Attempted accountability dodging by artists: “…new artists are sidling up to their own buzzword: provisional.”
Sycophantic emphasis on insider power games: “Koons is in a position…to demand whatever he wants from the art-world infrastructure.”
A jaded attitude towards towards the irrelevant train wreck the visual arts have become in our culture: “These days, diffidence is the default aesthetic response…”
What the author is describing is the decadent behavior of a tiny clique that has declared itself “the art world.” They presume to speak for us all, and this arrogance, weakness, hedging, brown nosing, and posing is what they have to offer?
Pathetic. We can do much better than this.

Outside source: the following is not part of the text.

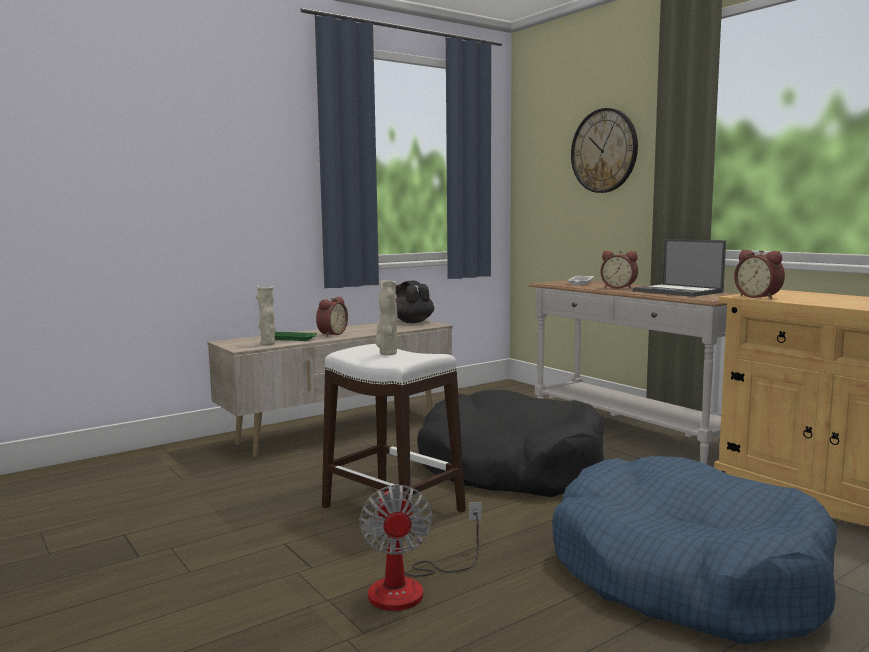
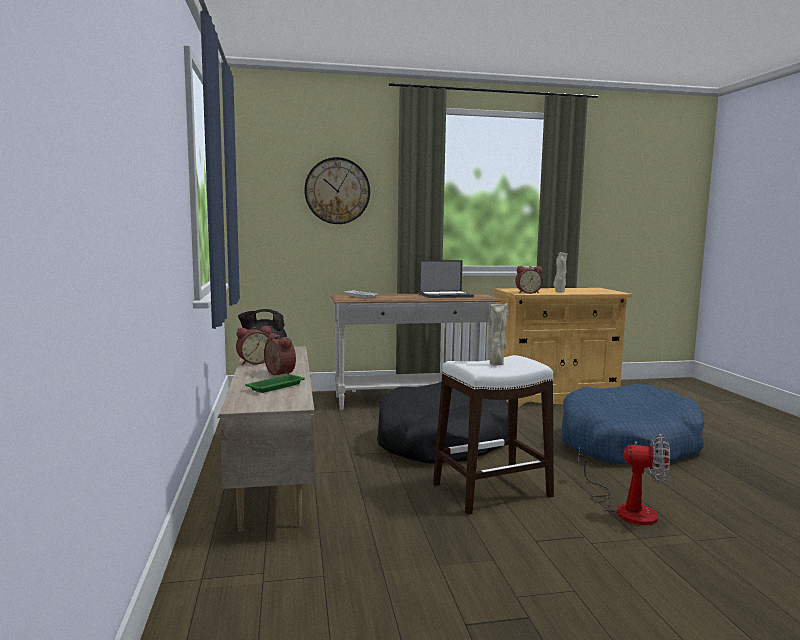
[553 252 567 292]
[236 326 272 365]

The author, James Adams, begins the article with a little anecdote about painter Willem De Kooning angrily confronting Andy Warhol about the evil banality of Pop Art. The author’s intent was to illustrate how out of touch De Kooning was.
I see in this vapid little puff piece of establishment flattery as the equivalent of De Kooning’s tirade. The cultural momentum in the 1960s was shifting from Modernism to Postmodernism, and the old guard were trying to shore up their status against the newcomers, to no avail.
The same dynamic is unfolding now, as the delusions of Postmodernism fail and fade, reduced to a mere conceptual trinket for cloistered, pretentious intellectuals. The rise of Remodernism engages art with the mass audience again, celebrating creativity as an expression of spiritual connection and communion. The empty mind games of Postmodernism don’t stand a chance in comparison to the return of art as a means joyous universal communication.
So the author, part of the contemporary old guard, does his best beta male version of an attack: a passive aggressive paean to how ironic and cool he and his cronies are.
He might sneer about De Kooning rolling over in his grave, but James Adams and Postmodern apologists of his ilk are the ones whistling past the graveyard now.